**Extrait cité**
L'œil se mouille, le souffle se reprend, et expire, se crachouille le nez, quand c'est à la Hongrie cette fois de mettre des barbelés, dresser un mur, pour empêcher aux serbes d'échapper à pire. Ce sont des foyers embrasés qui sont là et là et là, beaucoup,

il y a beaucoup de souffrances,

et le sens de délivrer encore des beautés, c'est une façon peut être si humble si ratatinée si petite, mais cela garde le cœur vivant d'imaginer que la bonté la beauté puissent happer, et guider, empêcher de dériver.

Personne n'est à l'abri d'un disjonctage, de faiblesses, en forces faibles et faibles forces,

c'est peut être juste à la fin de la vie, avec que la mort, que la personne est vraiment révélée sur toute la longueur de sa vie.

La vie révèle par ses épreuves, son courant,

et même si on peut être bousculé, attendre qu'un équilibre revienne, permet de sagement envisager. On reste responsable de ses actes.

Alors quand le don du jour, des plusieurs, des sourires échangés, une attention aimable, d'autres, sans efforts, dans le comme çà, c'est juste bon de se ressentir vivant sans couche d'insensibilité, et il y a ceux qui se croient vivants et voient le monde passer, sans rien voir, que leur envie matérielle visée d'abord.

Je suis contente ce soir, que le jeune boucher qui a repris l'ancien magasin, et bien, il me dit être content, cela lui suffit, il voit ses enfants. Je suis heureuse pour lui.

**Données enregistrées**
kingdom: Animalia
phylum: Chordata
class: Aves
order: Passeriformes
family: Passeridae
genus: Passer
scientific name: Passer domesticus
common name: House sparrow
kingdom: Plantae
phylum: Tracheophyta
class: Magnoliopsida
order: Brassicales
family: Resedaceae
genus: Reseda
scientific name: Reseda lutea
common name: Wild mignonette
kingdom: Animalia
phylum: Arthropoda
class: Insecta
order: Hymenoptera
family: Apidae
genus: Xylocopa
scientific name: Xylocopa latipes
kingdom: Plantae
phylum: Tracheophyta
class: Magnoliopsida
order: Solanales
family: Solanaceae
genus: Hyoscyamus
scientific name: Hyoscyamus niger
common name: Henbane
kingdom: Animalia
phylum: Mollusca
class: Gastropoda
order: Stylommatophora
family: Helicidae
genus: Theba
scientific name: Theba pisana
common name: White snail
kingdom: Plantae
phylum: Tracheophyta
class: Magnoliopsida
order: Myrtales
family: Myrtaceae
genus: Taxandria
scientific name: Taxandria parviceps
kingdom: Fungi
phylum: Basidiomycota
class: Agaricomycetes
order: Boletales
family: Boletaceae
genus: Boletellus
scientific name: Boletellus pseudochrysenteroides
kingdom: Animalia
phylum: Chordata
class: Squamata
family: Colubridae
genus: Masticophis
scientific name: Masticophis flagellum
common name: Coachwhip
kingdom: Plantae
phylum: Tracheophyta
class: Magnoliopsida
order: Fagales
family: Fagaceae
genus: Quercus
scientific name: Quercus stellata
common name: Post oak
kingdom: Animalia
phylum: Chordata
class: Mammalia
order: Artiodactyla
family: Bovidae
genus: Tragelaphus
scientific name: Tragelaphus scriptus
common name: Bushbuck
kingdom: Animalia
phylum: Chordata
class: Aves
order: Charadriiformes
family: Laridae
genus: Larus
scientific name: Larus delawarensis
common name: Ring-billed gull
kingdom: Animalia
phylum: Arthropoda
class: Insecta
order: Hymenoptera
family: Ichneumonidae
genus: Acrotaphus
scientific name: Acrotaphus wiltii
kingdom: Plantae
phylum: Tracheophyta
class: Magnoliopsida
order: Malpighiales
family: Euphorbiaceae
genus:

**Énoncé**
Recopiez l'extrait cité en entier, sans y changer un seul mot. Cette liste provient d'une autre source.

**Réponse rédigée**
L'œil se mouille, le souffle se reprend, et expire, se crachouille le nez, quand c'est à la Hongrie cette fois de mettre des barbelés, dresser un mur, pour empêcher aux serbes d'échapper à pire. Ce sont des foyers embrasés qui sont là et là et là, beaucoup,

il y a beaucoup de souffrances,

et le sens de délivrer encore des beautés, c'est une façon peut être si humble si ratatinée si petite, mais cela garde le cœur vivant d'imaginer que la bonté la beauté puissent happer, et guider, empêcher de dériver.

Personne n'est à l'abri d'un disjonctage, de faiblesses, en forces faibles et faibles forces,

c'est peut être juste à la fin de la vie, avec que la mort, que la personne est vraiment révélée sur toute la longueur de sa vie.

La vie révèle par ses épreuves, son courant,

et même si on peut être bousculé, attendre qu'un équilibre revienne, permet de sagement envisager. On reste responsable de ses actes.

Alors quand le don du jour, des plusieurs, des sourires échangés, une attention aimable, d'autres, sans efforts, dans le comme çà, c'est juste bon de se ressentir vivant sans couche d'insensibilité, et il y a ceux qui se croient vivants et voient le monde passer, sans rien voir, que leur envie matérielle visée d'abord.

Je suis contente ce soir, que le jeune boucher qui a repris l'ancien magasin, et bien, il me dit être content, cela lui suffit, il voit ses enfants. Je suis heureuse pour lui.